Stored items from a collection

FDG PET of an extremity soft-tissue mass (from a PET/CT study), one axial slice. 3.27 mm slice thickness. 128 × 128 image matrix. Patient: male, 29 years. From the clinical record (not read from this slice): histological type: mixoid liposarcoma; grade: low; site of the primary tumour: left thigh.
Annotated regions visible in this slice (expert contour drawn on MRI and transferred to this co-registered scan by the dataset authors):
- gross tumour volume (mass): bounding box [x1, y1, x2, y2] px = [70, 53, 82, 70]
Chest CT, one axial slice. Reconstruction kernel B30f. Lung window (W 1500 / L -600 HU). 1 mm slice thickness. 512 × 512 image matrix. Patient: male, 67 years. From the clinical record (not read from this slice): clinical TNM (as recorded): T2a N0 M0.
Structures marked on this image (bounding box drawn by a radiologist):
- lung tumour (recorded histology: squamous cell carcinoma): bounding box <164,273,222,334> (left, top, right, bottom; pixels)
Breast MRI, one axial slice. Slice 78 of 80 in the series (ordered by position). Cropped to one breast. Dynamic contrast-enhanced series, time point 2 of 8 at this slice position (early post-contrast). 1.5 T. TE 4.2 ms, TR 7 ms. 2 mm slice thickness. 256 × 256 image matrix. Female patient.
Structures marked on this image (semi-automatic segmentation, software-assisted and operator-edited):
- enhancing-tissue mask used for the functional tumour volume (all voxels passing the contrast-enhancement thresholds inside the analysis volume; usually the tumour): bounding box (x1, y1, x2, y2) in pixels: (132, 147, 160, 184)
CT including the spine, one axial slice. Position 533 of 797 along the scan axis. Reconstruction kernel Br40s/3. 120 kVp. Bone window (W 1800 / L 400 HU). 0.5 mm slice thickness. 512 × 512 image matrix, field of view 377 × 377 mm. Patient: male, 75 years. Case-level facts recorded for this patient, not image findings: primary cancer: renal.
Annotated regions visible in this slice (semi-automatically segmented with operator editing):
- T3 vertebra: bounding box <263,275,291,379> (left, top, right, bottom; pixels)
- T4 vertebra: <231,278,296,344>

### Exercise goal
Retype the entries in full. Keep every line identical.

### Response to the task
FDG PET of an extremity soft-tissue mass (from a PET/CT study), one axial slice. 3.27 mm slice thickness. 128 × 128 image matrix. Patient: male, 29 years. From the clinical record (not read from this slice): histological type: mixoid liposarcoma; grade: low; site of the primary tumour: left thigh.
Annotated regions visible in this slice (expert contour drawn on MRI and transferred to this co-registered scan by the dataset authors):
- gross tumour volume (mass): bounding box [x1, y1, x2, y2] px = [70, 53, 82, 70]
Chest CT, one axial slice. Reconstruction kernel B30f. Lung window (W 1500 / L -600 HU). 1 mm slice thickness. 512 × 512 image matrix. Patient: male, 67 years. From the clinical record (not read from this slice): clinical TNM (as recorded): T2a N0 M0.
Structures marked on this image (bounding box drawn by a radiologist):
- lung tumour (recorded histology: squamous cell carcinoma): bounding box <164,273,222,334> (left, top, right, bottom; pixels)
Breast MRI, one axial slice. Slice 78 of 80 in the series (ordered by position). Cropped to one breast. Dynamic contrast-enhanced series, time point 2 of 8 at this slice position (early post-contrast). 1.5 T. TE 4.2 ms, TR 7 ms. 2 mm slice thickness. 256 × 256 image matrix. Female patient.
Structures marked on this image (semi-automatic segmentation, software-assisted and operator-edited):
- enhancing-tissue mask used for the functional tumour volume (all voxels passing the contrast-enhancement thresholds inside the analysis volume; usually the tumour): bounding box (x1, y1, x2, y2) in pixels: (132, 147, 160, 184)
CT including the spine, one axial slice. Position 533 of 797 along the scan axis. Reconstruction kernel Br40s/3. 120 kVp. Bone window (W 1800 / L 400 HU). 0.5 mm slice thickness. 512 × 512 image matrix, field of view 377 × 377 mm. Patient: male, 75 years. Case-level facts recorded for this patient, not image findings: primary cancer: renal.
Annotated regions visible in this slice (semi-automatically segmented with operator editing):
- T3 vertebra: bounding box <263,275,291,379> (left, top, right, bottom; pixels)
- T4 vertebra: <231,278,296,344>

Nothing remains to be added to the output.